3. TUTELA DE URGÊNCIA PARA SUSPENDER DEMOLIÇÃO
O que se pretende com o pedido de tutela de urgência é tão somente suspender os efeitos da Decisão Administrativa de Penalidade proferida nos autos do Processo Administrativo de Infração Ambiental, até o julgamento definitivo da presente ação, conforme autoriza o Código de Processo Civil:
Art. 300. A tutela de urgência será concedida quando houver elementos que evidenciem a probabilidade do direito e o perigo de dano ou o risco ao resultado útil do processo.
1º Para a concessão da tutela de urgência, o juiz pode, conforme o caso, exigir caução real ou fidejussória idônea para ressarcir os danos que a outra parte possa vir a sofrer, podendo a caução ser dispensada se a parte economicamente hipossuficiente não puder oferecê-la.
2º A tutela de urgência pode ser concedida liminarmente ou após justificação prévia.
3º A tutela de urgência de natureza antecipada não será concedida quando houver perigo de irreversibilidade dos efeitos da decisão.
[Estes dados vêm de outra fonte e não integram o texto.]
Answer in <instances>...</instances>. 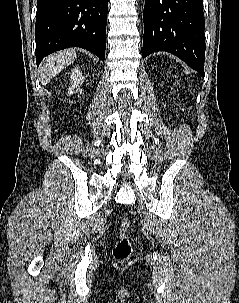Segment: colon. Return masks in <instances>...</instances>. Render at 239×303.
Listing matches in <instances>:
<instances>
[{"mask_svg":"<svg viewBox=\"0 0 239 303\" xmlns=\"http://www.w3.org/2000/svg\"><path fill=\"white\" fill-rule=\"evenodd\" d=\"M130 222L127 218H122L119 223V234L116 245L113 250L114 259L118 262H124L130 257L132 248L128 237Z\"/></svg>","mask_w":239,"mask_h":303,"instance_id":"1","label":"colon"}]
</instances>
3.1. Preenchimento dos requisitos da tutela antecipada
No caso, a probabilidade do direito resta consubstanciada nos documentos acostados ao processo administrativo, que comprovam a falha na intimação por edital do Autuado/Autor para apresentação de alegações finais, quando o endereço do Autor era plenamente conhecido, e ainda que não fosse, não há nenhuma prova nos autos do processo administrativo de pesquisa de endereço ou tentativa de intimação ou notificação.
Já o perigo de dano ou o risco ao resultado útil do processo subsiste no fato de que o descumprimento das obrigações estabelecidas poderá acarretar na aplicação de multa R$ 1.000,00 a R$ 1.000.000,00 por infringência do art. 80 do Decreto 6.514/2008, além da deflagração de ação civil pública para cobrança de indenização e imposição de reparar integralmente o suposto dano ambiental, aplicando a penalidade de demolição, uma medida extrema que somente pode ser adotada em casos excepcionais.